+++ DATA EXTRACT

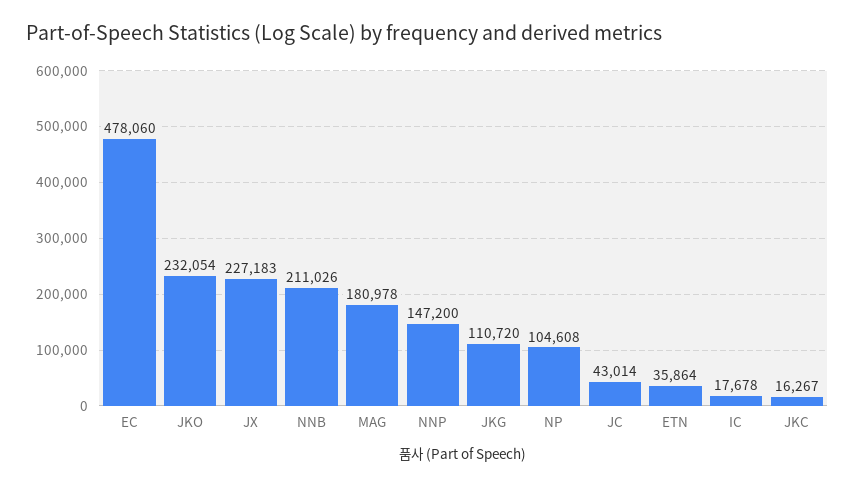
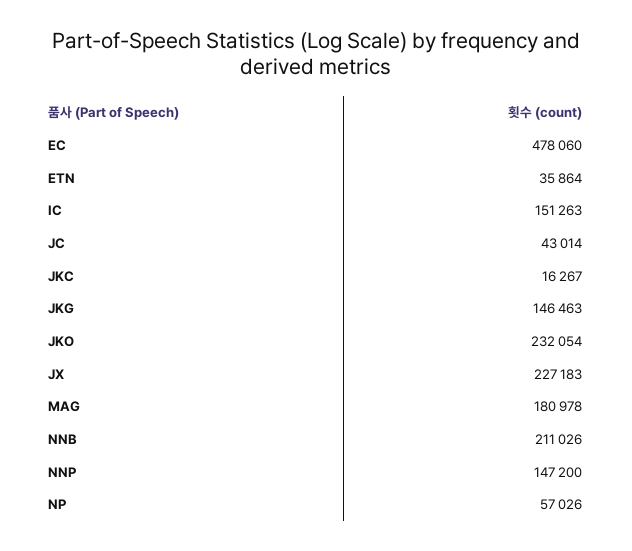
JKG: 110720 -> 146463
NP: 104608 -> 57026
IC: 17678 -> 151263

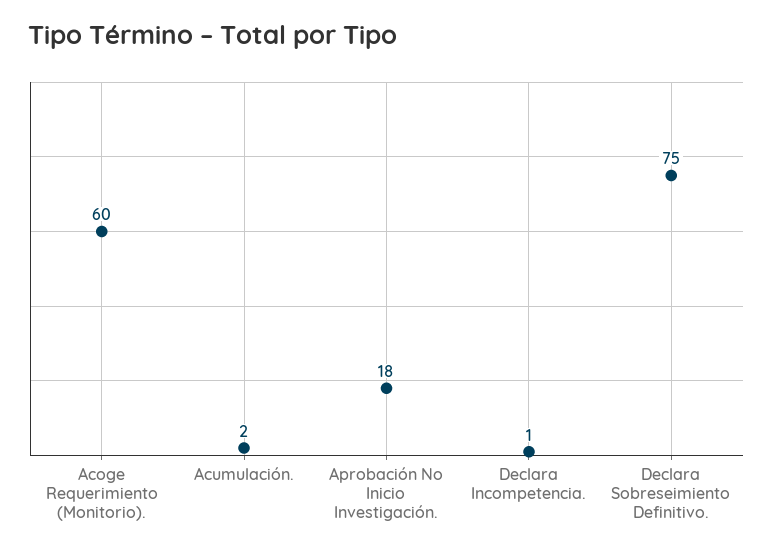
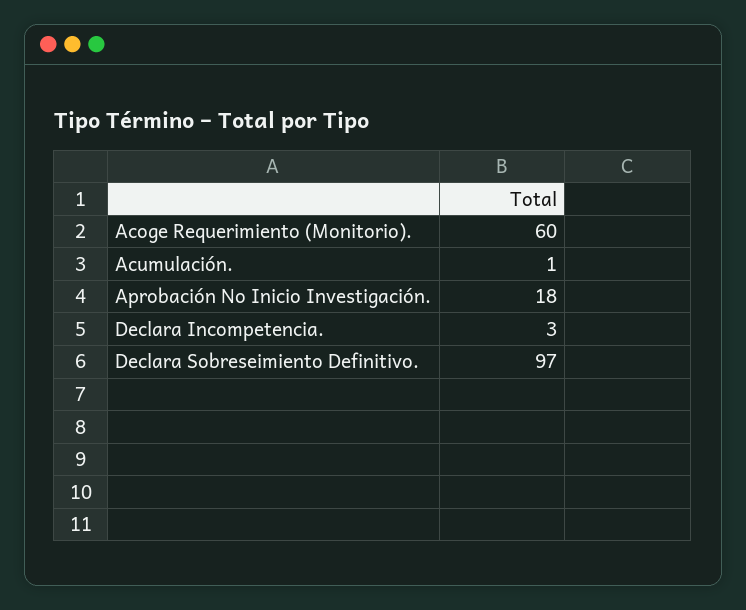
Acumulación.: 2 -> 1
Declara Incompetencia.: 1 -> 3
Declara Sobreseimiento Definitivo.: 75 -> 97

++++++
+++ DATA EXTRACT

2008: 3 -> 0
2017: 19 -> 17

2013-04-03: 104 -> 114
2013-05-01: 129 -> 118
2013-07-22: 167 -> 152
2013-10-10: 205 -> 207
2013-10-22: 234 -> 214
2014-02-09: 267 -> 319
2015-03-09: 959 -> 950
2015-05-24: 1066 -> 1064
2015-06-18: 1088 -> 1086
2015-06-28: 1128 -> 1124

++++++

**DIRECTIONS FOR THIS TASK:** Out of the data above, give again only the lines starting at the one holding "2013-10-10: 205 -> 207" and ending at the one holding "2015-06-28: 1128 -> 1124", unchanged.

**OUTPUT:**
2013-10-10: 205 -> 207
2013-10-22: 234 -> 214
2014-02-09: 267 -> 319
2015-03-09: 959 -> 950
2015-05-24: 1066 -> 1064
2015-06-18: 1088 -> 1086
2015-06-28: 1128 -> 1124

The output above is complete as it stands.